Das Privileg der Zeitschriften besteht in einer langsameren Umschlagsgeschwindigkeit und dem Luxus, sich etwa zu Gedenktagen nicht äußern zu müssen. Ihre Chance kann, wie Nassehi erklärt, darin liegen, dass sie dem Anspruch auf Überblick, den das Feuilleton vor sich herträgt, nicht als Spartenangebot genügen müssen. Die Aufgliederung der Zeitung in Politik, Wirtschaft, Kultur, Wissenschaft und Sport sei „bis in den Habitus der entsprechenden Redaktionen hinein Ausdruck einer Gesellschaft, deren Differenzierung und Komplexität zur Sprachlosigkeit zwischen den Ressorts führt.“

Die angelsächsischen Schlachtrösser, das Londoner „Times Literary Supplement“ und die „New York Review of Books“, machen vor, wie das Gegenteil aussehen könnte.
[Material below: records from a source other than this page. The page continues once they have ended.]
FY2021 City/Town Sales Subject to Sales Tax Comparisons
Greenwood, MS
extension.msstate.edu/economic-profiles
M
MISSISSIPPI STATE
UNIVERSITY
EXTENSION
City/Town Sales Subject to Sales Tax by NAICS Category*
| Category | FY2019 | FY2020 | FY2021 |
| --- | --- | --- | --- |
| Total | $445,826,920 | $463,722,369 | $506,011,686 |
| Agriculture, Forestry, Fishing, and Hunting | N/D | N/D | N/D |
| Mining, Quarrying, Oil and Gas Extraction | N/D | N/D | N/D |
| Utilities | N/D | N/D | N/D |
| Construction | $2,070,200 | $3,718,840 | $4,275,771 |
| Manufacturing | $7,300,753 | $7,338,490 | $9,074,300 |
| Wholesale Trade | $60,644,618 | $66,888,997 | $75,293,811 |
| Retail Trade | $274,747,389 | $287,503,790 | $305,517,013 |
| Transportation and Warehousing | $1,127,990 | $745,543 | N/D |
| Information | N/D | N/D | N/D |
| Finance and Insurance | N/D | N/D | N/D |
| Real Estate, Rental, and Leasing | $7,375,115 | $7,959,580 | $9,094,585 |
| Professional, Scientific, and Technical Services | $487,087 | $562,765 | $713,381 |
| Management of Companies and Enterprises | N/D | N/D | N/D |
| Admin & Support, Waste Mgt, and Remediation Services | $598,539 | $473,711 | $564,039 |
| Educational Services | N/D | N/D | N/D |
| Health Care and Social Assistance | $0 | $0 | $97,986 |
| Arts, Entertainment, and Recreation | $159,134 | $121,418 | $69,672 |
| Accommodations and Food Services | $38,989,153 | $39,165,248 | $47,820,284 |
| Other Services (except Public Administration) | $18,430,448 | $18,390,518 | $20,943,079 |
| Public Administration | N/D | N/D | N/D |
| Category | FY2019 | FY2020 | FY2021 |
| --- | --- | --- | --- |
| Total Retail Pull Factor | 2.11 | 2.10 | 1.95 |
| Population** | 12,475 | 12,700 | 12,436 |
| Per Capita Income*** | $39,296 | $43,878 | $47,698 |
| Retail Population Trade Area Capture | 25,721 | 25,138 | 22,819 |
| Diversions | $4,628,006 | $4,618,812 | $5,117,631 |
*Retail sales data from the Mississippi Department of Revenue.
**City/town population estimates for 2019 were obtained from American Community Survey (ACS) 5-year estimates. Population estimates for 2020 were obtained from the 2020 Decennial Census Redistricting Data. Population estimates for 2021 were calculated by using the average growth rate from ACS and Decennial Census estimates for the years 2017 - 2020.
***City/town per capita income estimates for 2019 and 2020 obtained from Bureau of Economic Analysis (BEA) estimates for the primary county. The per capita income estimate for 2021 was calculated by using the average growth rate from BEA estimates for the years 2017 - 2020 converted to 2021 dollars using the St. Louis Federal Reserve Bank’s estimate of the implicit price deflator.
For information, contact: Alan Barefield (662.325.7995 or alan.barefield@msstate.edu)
Und ihr jugendliches Pendant, das 2004 gegründete „n+1“, beweist, dass sich ein Magazin, weit über die gedruckten Beiträge seiner Autoren Mark Greif, Keith Gessen oder Elif Batuman hinaus als intellektuell und literarisch prägend erweisen kann. Diese Kraft resultiert auch daraus, dass hier im Wesentlichen die Stimmen einer in den Mittsiebzigern geborenen Generation versammelt sind. Auch „Polar“ ist Siller zufolge ein Projekt von 25- bis 45-Jährigen. „Es heißt aber nicht, dass wir uns als Generationen-Sprachrohr verstehen. Die Generation gibt es ohnehin nicht, es gab sie auch 1968 nicht.“

Wie Zeitschriften sich öffentlich präsentieren

Was gemessen an den Vorbildern hierzulande geht, ist allerdings eine andere Frage. Nassehi mag die Essaykultur des „New Yorker“ auch für sein „Kursbuch“ verlockend finden – ein größeres Publikum konnte sich dafür nie begeistern. Es gehört zu den bitteren Erfahrungen der deutschen Pressegeschichte, dass Hans Magnus Enzensberger sein an den „New Yorker“ angelehntes Reportagemagazin „Transatlantik“, das er 1981 zusammen mit Gaston Salvatore in einer Startauflage von 150000 Exemplaren vom Stapel ließ, nie flott bekam. Schon im Jahr darauf wurden die beiden Dioskuren gefeuert, auf Sparkurs schleppte sich das Blatt mit wechselnden Redaktionen noch neun Jahre dahin.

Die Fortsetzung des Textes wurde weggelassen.